Fair data

What are the FAIR Data Principles?

The FAIR principles are a set of guidelines for making data more discoverable, accessible, interoperable, and reusable. The principles are intended to help organizations and individuals maximise the value of their data by making it easier to find, access, and use.

The FAIR principles were published in Nature in 2016 to address the difficulties in reproducing scientific research. Funding organisations, publishers, and governmental agencies are increasingly beginning to require data management plans for data generated in research. This means that if you find a scientific paper and want to reproduce the study, you should be able to reproduce the research with minimal friction.

How is Harmony following FAIR principles?

Harmony’s data is Findable

The Harmony project is registered with the Open Science Foundation. With the exception of copyrighted protocols such as Beck’s Anxiety Inventory, all datasets (protocols) used in the development and testing of Harmony is available on our Github repository which is public access. Datasets not provided in raw form is provided in a shell script which downloads documents from the web. The evaluation set from McElroy et al is provided in the Github repository.

F1. (Meta)data are assigned a globally unique and persistent identifier – The unique identifier for the Harmony project is https://osf.io/bct6k/ with the Open Science Foundation. The OSF profile links to Harmony’s Github page. The Github repository contains a folder of hard coded questionnaires where each questionnaire is in CSV format which serves as the unique ID. For raw PDF questionnaires available on the internet, a shell script is supplied which downloads each data file to an exact filename which serves as a unique identifier.
F2. Data are described with rich metadata – The OSF profile contains all relevant metadata on the project. The spreadsheet Final harmonised item tool EM.xlsx in the repository has a descriptions tab.
F3. Metadata clearly and explicitly include the identifier of the data they describe – the OSF profile links to Github and the Github URL is the unique identifier of the Github repository. All references to a questionnaire refer to the file name in the same format such as GHQ 12 English.
F4. (Meta)data are registered or indexed in a searchable resource – the OSF profile is searchable. In the Github repository, the files are downloaded by the shell script into a folder and there is a script to extract all data into a txt format which is searchable.

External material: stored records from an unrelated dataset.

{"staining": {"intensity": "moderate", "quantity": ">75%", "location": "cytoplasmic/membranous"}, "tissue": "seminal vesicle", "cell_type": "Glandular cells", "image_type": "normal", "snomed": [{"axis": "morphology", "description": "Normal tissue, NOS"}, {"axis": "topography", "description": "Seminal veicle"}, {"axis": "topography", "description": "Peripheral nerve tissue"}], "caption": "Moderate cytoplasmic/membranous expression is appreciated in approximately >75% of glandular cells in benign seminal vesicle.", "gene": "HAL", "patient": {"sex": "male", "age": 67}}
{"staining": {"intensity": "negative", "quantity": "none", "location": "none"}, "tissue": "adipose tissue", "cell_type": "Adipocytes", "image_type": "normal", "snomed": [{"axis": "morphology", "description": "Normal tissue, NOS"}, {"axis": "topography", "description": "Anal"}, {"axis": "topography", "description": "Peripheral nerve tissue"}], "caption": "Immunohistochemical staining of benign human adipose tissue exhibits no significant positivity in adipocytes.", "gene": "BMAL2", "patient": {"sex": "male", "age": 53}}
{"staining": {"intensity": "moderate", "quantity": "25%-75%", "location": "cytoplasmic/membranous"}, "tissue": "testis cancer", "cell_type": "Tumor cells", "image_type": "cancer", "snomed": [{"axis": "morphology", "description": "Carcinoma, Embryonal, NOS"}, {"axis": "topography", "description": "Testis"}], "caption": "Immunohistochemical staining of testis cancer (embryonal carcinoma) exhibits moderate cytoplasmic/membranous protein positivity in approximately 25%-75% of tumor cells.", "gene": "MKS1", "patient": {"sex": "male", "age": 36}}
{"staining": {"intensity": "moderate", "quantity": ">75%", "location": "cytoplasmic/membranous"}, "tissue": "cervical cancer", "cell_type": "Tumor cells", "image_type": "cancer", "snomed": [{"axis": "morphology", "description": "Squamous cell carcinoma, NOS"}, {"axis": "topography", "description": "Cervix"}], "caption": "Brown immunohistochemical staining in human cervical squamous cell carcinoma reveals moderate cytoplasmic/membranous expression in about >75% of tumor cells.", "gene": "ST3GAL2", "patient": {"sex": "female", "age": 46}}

Harmony’s data is Accessible

Since our dataset is public access on the Github repository, once a user has cloned (downloaded) the repository and run the shell script, all documents will be on their computer.

A1. (Meta)data are retrievable by their identifier using a standardised communications protocol – Harmony can be downloaded by cloning the Github repository. The script to download any extra questionnaires not supplied with Harmony is included in the Github repository.
A2. Metadata are accessible, even when the data are no longer available – since the unique ID of Harmony is the OSF profile, if Harmony were to be hosted elsewhere the OSF profile would remain with relevant metadata. The list of protocols for testing is included in the shell script. All protocols without open-access restrictions are included in this folder.

Harmony’s data is Interoperable

Data is downloaded in PDF format and the library Apache Tika is used to convert to raw text format. There are no interoperability issues with raw text format.

I1. (Meta)data use a formal, accessible, shared, and broadly applicable language for knowledge representation. – all questionnaires are converted to a single structure where the text of a question is in one column.
I2. (Meta)data use vocabularies that follow FAIR principles. – You can read the data schema here.
I3. (Meta)data include qualified references to other (meta)data – this item is not applicable since no datasets build on other datasets.

Harmony’s data is Reusable

Harmony is released under the MIT License, which allows commercial use, modification, distribution, and private use of the tool and data.

R1. (Meta)data are richly described with a plurality of accurate and relevant attributes – our project Github page has information about the project, while the source repository has a LICENCE and README.md containing all relevant information about the project and reusability.

References

Wilkinson, Mark D., et al. “The FAIR Guiding Principles for scientific data management and stewardship.” Scientific data 3.1 (2016): 1-9.